What is Fly Fishing?


WhatisFlyfishing

There are indications that European fly fishing may be 2000 years old, but the first definite reference was by Claudius Aelianus in 200 A.D. He described how in parts of Macedonia, anglers caught ‘speckled fish’ (trout) by wrapping feathers and thread around a small hook to imitate a flying insect.

References to sea anglers fishing with colourful feathers bound to a hook to represent a baitfish are equally ancient.

For many centuries, artificial imitations of natural flies continued to be fished using very long wooden rods, with a short line twisted from horsetail hair and tied to the rod tip. In Japan, the same technique began independently at least 430 years ago, involving much lighter rods of bamboo.

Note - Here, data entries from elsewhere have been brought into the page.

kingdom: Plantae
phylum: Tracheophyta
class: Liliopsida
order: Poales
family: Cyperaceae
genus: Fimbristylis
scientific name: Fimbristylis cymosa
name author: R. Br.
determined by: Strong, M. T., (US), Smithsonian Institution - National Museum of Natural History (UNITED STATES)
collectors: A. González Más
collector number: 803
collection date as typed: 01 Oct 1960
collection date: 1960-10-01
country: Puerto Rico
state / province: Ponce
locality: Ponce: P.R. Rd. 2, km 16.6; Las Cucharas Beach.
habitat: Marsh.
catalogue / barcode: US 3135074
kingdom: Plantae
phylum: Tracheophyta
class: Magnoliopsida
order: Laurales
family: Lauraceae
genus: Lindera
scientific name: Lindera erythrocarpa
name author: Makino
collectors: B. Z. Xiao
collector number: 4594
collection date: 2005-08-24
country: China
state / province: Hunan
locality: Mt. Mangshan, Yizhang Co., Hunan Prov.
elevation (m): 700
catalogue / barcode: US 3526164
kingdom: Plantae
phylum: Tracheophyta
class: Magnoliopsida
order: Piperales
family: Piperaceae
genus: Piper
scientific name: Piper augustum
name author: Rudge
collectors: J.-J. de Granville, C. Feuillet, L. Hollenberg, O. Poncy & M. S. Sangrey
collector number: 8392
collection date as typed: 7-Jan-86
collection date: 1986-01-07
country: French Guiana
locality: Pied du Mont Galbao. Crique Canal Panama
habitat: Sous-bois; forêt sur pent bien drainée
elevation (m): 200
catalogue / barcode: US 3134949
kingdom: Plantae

European anglers did not begin to use reels until the 18th century. The 19th century brought heavy tapered lines plaited from silk—linked to the fly by a short length of silkworm gut—and relatively light flexible rods tapered from split segments of cane. This allowed the fly to be thrown a much greater distance.
Advances in fly construction also brought an explosion of interest in fishing the ‘dry’ (floating) fly, as opposed to fishing a ‘wet’ (sunken) fly. Some anglers also began to use heavier fly fishing tackle to catch various saltwater species on large wet flies mainly imitating small fish.

The 20th century delivered rods of hollow fibreglass and hollow carbon fibre, synthetic floating and sinking lines, and ‘leaders’ (the last link to the fly) of fine clear nylon. As a result of these gradual innovations, fly fishing evolved as a mechanically distinctive form of angling. Instead of the weight being in the bait or lure or float or sinker, the relatively weightless fly is driven by the weight of the line and the back and forth rhythm of the rod.

Today, fly fishing is practised in both fresh and salt water to catch a very wide range of fish. However, many anglers still rate the sport’s most distinctive thrill as the moment when a trout rises to take their fly from the surface.